[begin EXCERPT PROVIDED]
General Parameters

 

 

The General Parameters rollout controls the fundamental properties of your simulation domain — in other words, it defines the core settings of the FumeFX Grid.

 

FumeFX GPU features powerful NVIDIA® CUDA acceleration that delivers, on average, 2× to 5× faster simulation performance compared to CPU*. The FumeFX GPU solver is designed to overcome typical GPU memory limitations: if the simulation exceeds available GPU memory, FumeFX automatically switches to CPU mode, ensuring even the most complex scenes can be completed without interruption.

Despite the speed boost, FumeFX GPU faithfully preserves the realistic fire and smoke behavior the software is known for. While many sparse fluid solvers lose detail or motion quality, FumeFX GPU maintains both - providing fast simulations without compromising high-end visual accuracy.

 

*Measured on a system with Ryzen 7900X and RTX 4090.

 

 

Simulation Area

Spacing - This parameter directly affects the detail level in your simulation. Type in or use the spinner to set the spacing of the voxel-based grid. The chosen value defines voxel size; smaller voxel size allows for more voxels in simulation, which produces greater detail.
[end EXCERPT PROVIDED]
[begin EXTRACTED MATERIAL]
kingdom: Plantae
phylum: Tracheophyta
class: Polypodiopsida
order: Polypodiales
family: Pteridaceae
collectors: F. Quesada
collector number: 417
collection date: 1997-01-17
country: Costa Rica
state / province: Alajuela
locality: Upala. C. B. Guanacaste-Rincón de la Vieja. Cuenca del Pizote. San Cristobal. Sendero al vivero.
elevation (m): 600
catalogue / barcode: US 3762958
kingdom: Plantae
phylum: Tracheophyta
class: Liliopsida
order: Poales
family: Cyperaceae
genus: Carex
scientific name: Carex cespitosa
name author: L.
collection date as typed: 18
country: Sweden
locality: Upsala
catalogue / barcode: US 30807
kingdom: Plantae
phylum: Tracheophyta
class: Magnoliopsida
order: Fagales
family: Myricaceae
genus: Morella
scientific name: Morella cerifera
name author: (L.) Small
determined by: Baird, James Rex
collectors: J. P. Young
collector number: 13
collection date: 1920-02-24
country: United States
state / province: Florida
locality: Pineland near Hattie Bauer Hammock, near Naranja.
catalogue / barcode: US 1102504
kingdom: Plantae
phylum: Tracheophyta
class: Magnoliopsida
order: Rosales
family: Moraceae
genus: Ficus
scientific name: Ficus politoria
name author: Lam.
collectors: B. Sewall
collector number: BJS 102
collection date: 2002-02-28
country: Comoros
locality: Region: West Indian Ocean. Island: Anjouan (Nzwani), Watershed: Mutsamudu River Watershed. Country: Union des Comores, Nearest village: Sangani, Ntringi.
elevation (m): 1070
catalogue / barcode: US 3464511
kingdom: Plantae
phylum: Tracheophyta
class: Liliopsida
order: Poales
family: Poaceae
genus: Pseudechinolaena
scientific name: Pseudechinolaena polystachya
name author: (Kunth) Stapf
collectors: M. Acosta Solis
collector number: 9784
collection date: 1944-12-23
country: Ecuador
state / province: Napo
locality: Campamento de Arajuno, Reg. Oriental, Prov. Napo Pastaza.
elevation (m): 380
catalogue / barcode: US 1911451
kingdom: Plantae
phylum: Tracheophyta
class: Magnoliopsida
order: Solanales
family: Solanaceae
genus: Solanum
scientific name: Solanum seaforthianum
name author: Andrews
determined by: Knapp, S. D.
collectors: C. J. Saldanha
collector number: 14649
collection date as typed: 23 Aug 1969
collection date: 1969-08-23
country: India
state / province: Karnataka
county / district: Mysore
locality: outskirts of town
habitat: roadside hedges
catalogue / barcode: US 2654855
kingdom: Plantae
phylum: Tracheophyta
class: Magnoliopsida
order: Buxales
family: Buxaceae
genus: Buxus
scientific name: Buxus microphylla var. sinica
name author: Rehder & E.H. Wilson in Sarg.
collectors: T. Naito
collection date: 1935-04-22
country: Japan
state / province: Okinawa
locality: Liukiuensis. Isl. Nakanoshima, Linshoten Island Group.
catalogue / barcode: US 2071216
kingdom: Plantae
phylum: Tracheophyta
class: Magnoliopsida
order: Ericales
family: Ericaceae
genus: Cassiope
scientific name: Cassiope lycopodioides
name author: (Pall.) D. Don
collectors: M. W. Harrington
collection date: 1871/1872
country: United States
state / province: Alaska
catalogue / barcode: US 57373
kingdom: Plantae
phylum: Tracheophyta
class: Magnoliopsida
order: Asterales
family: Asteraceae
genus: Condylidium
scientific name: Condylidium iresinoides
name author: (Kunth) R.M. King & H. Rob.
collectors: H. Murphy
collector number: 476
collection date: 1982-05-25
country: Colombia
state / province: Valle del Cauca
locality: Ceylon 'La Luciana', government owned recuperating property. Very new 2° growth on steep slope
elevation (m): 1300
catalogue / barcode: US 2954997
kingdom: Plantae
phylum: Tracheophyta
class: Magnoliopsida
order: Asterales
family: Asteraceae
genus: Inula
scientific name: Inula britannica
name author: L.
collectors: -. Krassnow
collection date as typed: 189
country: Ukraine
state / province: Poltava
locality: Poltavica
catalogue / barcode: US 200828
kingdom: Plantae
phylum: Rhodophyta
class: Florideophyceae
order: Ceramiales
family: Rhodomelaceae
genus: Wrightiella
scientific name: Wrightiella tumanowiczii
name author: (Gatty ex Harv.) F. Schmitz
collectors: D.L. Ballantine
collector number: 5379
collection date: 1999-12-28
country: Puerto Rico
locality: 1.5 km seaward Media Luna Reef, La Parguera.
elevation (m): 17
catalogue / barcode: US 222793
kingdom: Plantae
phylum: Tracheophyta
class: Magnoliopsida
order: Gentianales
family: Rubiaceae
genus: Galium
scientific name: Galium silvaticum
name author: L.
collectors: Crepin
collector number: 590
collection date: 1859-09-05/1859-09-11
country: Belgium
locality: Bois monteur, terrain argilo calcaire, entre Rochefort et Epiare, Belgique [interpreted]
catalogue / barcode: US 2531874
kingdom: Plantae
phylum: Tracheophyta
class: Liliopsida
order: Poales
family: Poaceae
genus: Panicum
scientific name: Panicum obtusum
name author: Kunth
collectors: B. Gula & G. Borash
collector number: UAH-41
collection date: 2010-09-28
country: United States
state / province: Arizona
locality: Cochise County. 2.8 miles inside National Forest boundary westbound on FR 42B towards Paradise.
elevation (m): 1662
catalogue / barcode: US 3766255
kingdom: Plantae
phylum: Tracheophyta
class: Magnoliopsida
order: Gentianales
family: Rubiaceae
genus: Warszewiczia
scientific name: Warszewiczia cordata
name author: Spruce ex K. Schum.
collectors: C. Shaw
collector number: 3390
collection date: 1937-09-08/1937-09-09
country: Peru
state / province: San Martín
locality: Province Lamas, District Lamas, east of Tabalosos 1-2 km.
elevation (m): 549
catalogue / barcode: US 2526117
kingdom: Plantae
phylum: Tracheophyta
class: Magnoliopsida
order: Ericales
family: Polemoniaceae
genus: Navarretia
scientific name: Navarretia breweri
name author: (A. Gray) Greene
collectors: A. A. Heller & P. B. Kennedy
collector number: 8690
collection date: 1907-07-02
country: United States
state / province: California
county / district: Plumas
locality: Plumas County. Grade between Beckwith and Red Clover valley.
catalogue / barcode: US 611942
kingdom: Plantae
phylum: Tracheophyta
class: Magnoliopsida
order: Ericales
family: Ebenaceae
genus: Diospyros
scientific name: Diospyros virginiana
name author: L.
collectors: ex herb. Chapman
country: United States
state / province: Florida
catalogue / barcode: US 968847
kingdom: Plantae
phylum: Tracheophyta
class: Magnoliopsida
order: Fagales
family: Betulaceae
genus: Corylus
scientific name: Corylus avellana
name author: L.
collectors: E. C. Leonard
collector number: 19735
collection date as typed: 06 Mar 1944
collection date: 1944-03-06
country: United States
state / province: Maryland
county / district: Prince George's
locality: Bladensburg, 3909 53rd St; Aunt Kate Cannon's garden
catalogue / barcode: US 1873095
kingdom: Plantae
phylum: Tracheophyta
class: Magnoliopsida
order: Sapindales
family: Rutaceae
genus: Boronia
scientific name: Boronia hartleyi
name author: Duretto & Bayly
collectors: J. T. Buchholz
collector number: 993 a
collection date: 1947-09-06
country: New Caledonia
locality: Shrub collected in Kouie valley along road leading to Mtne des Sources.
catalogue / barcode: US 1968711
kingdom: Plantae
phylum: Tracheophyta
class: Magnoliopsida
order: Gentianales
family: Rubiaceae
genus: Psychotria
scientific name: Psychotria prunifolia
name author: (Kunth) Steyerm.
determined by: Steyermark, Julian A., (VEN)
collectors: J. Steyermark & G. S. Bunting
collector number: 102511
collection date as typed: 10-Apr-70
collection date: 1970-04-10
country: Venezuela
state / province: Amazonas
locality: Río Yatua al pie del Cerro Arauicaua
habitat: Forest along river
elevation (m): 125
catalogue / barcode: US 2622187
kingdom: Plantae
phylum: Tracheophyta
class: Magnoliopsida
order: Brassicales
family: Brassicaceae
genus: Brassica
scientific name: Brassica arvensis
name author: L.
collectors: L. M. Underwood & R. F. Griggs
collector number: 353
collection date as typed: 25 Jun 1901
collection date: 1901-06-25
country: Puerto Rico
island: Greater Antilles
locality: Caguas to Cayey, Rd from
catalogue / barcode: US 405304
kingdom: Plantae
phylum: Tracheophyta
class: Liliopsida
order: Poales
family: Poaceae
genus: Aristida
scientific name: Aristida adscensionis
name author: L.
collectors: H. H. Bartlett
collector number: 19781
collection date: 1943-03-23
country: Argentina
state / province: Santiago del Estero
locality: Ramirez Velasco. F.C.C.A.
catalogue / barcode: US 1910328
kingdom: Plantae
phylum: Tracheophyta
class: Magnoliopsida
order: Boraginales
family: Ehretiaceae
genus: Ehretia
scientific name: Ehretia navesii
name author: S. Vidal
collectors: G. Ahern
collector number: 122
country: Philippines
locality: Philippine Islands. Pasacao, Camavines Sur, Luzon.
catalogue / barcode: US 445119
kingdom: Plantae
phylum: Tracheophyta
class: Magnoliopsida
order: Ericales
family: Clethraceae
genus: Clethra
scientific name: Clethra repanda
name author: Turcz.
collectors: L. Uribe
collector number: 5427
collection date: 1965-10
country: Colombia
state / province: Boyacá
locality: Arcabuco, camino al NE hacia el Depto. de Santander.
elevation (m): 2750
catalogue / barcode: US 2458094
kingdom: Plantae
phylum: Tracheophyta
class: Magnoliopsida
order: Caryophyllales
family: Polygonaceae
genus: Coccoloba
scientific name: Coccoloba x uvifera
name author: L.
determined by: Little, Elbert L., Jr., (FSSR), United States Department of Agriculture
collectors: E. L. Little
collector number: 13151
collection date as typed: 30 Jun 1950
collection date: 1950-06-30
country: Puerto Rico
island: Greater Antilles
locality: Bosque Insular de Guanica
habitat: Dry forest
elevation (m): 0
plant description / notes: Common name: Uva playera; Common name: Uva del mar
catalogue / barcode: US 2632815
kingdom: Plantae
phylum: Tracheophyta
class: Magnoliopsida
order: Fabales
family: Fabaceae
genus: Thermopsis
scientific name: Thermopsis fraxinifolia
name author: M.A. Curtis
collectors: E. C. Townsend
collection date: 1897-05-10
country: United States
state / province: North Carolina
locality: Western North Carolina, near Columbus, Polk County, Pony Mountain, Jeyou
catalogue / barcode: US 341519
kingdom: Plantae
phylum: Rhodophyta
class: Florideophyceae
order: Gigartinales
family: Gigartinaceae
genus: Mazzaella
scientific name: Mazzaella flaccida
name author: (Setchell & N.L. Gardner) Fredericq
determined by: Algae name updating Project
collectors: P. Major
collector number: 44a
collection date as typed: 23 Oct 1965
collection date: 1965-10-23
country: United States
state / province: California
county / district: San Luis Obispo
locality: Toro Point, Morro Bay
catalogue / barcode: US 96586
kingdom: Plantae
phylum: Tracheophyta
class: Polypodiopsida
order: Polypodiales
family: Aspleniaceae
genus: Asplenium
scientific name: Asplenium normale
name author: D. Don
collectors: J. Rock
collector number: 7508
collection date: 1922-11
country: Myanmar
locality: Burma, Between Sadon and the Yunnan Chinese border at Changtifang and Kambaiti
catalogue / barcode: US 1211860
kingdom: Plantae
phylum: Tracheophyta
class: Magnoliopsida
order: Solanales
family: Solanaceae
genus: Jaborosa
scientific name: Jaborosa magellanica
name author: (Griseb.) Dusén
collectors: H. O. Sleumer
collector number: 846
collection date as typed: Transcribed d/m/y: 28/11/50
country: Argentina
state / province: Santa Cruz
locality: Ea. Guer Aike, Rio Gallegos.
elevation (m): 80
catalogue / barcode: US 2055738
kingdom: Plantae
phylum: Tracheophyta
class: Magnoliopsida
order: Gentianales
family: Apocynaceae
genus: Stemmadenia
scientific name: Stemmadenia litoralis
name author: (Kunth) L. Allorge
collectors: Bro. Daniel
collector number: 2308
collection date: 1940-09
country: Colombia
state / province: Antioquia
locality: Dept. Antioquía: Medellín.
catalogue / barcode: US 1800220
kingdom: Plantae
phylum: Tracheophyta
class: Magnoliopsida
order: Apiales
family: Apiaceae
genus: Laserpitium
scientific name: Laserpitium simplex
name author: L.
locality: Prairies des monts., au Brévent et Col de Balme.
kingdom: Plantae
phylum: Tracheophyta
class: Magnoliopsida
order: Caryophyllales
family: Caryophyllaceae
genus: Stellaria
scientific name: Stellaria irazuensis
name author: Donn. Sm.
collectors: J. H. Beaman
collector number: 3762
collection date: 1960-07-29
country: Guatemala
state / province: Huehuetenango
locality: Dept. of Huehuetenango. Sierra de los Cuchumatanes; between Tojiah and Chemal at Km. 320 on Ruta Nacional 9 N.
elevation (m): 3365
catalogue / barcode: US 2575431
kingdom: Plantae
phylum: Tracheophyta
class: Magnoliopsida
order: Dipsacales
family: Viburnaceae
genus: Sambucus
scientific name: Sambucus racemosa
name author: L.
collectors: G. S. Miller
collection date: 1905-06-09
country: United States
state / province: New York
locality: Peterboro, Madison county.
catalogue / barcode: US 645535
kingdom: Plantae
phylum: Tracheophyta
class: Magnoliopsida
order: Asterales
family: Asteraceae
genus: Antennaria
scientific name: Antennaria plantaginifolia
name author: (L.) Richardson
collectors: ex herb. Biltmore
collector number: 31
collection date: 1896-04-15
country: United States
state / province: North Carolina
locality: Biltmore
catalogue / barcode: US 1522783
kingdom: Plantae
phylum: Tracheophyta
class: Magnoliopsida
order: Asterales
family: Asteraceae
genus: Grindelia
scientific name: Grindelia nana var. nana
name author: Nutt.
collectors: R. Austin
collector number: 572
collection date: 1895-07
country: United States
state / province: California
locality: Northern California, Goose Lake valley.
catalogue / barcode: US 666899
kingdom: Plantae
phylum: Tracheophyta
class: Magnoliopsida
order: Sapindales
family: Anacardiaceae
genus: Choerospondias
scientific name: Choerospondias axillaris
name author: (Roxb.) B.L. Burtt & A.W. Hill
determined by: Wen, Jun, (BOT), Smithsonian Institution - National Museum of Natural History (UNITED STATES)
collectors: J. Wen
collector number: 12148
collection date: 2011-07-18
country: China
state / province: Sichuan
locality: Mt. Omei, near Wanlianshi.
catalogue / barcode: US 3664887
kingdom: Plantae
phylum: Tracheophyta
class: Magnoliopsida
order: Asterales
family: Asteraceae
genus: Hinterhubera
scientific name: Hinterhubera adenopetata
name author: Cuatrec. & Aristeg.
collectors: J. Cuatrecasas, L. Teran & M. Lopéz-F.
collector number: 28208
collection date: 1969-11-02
[end EXTRACTED MATERIAL]
▸ **CHALLENGE**:
Continue the FumeFX General Parameters text from the end of its "Spacing" entry.

▸ **ANSWER TO THE PROBLEM**:
Width, Length, Height - These three values set the volumetric dimensions of the FumeFX Grid, thereby establishing the boundaries for simulation within the scene.

 

Blocking Sides - On each grid axis, you can choose to have zero, one, or two blocking sides. For example, if you set the Z-axis to "+Z" then top of the grid will act as a ceiling. If you set it back to none, the top of the grid will act as open space, letting smoke exit freely.

 

 

GPU

Use CUDA Acceleration – FumeFX uses NVIDIA® CUDA to accelerate simulation calculations on the GPU. While GPU and CPU solvers produce different results, both rely on the same core simulation principles.

 

Performance improvements depend on grid size and simulation complexity, but testing has shown an average speed gain of approximately 2× to 5× over CPU-only simulations (NVIDIA RTX 4090 24 GB + AMD Ryzen 9 7900X test system).

 

For optimal results, we recommend an NVIDIA RTX 4090. The minimum suggested GPU for practical use is an RTX 3090.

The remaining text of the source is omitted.